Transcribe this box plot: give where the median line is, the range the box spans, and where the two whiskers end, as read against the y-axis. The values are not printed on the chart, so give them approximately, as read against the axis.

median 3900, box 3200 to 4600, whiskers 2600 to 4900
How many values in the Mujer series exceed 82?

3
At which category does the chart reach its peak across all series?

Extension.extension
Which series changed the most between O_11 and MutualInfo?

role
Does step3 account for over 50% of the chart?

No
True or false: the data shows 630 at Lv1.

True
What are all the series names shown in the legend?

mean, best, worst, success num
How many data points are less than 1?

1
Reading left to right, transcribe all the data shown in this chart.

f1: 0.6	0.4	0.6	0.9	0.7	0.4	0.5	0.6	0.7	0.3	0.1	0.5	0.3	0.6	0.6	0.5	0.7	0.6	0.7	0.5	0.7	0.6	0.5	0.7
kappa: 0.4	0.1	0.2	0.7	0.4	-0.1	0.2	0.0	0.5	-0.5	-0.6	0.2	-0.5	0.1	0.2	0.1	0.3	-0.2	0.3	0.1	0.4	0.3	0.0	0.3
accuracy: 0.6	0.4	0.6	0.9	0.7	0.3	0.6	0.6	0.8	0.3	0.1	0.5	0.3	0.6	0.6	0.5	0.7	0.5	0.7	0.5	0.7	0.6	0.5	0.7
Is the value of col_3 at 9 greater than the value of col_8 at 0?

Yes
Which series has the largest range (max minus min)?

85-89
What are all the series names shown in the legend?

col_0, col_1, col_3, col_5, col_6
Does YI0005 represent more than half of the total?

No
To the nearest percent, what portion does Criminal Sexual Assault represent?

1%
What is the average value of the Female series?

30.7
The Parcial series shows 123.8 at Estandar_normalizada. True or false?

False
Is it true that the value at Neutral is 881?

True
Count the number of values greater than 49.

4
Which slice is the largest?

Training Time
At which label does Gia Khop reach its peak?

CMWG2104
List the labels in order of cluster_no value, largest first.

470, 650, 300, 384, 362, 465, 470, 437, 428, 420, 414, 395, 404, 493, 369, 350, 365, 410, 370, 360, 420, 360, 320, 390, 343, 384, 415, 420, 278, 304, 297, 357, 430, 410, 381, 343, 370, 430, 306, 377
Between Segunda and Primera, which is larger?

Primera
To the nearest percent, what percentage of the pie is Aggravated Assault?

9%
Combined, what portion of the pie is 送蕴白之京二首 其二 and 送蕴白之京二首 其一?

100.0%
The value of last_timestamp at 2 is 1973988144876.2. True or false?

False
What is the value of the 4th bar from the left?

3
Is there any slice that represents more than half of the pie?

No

========================================

**Problem details**:
Copy the entries above word for word, from the first line through the line containing "Reading left to", including that line.

**Output for this task**:
Transcribe this box plot: give where the median line is, the range the box spans, and where the two whiskers end, as read against the y-axis. The values are not printed on the chart, so give them approximately, as read against the axis.

median 3900, box 3200 to 4600, whiskers 2600 to 4900
How many values in the Mujer series exceed 82?

3
At which category does the chart reach its peak across all series?

Extension.extension
Which series changed the most between O_11 and MutualInfo?

role
Does step3 account for over 50% of the chart?

No
True or false: the data shows 630 at Lv1.

True
What are all the series names shown in the legend?

mean, best, worst, success num
How many data points are less than 1?

1
Reading left to right, transcribe all the data shown in this chart.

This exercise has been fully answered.